Beyond the per-release flow, see the Recurring Processes (ceremonies, monthly retrospective, escaped-defects analysis) and the Standards that apply across every phase (AI-assisted development, JIRA and release management, versioning, documentation).
Find your role¶
Roles describe responsibility within the SOPs. Find yours, then jump straight in. Full detail is on the Roles and Responsibilities page; accountability per phase is in the RACI matrix.
| Role | You mainly own | Jump in |
|---|---|---|
| Engineering | Branching, development, code review, builds, fixes, monitoring. | Branching & Version Control |
| QA | Acceptance gates, impact analysis, sanity / smoke / regression. | QA & Testing |
| Project Management | Ceremonies, tracker hygiene, coordination, process adherence. | Agile Ceremonies |
| Product | Backlog, priorities, acceptance criteria, sign-off. | Backlog & Grooming |
| DevOps | Builds, environments, deployments, infrastructure. | Build & Release Freeze |
| Support | Client-facing triage, escalation, SLAs. | Production Support |
| Leadership | Direction, sign-off, accountability, monitoring oversight. | Escaped Defects Analysis |
How to read a process page¶
Every SOP page follows the same shape, so it works as both a quick refresher and the full reference:
- Summary card at the top: what the process is, who owns it by role, and when it triggers. Read this if you only need a reminder.
- Full detail below: the complete procedure with a worked example, a Mermaid diagram of the flow, and any template you need to execute it.
Conventions used throughout¶
- MUST / SHOULD / MAY carry their normal meaning. MUST is a hard rule, SHOULD is a strong default that needs a stated reason to skip, MAY is optional.
- Roles are referenced by title, never by individual name. The current people behind each role live in Current Owners, kept out of the process pages.
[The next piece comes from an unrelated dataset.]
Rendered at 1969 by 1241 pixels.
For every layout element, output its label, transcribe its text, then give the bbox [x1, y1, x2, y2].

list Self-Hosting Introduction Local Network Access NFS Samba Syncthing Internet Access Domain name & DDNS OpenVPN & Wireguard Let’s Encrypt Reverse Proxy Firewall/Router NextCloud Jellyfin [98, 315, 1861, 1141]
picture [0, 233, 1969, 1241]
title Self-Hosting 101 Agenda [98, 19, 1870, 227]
- Branch and version examples use placeholder ticket keys such as
ABC-1234and versions such asv1.3.0.
Keeping the playbook current¶
This is a living document, maintained the same way code is: changes are proposed through merge requests, reviewed, and merged, so the Git history is the change log. When a process changes in practice, the page changes in the same cycle. Process deviations are raised in the Monthly Retrospective and reflected back into these pages.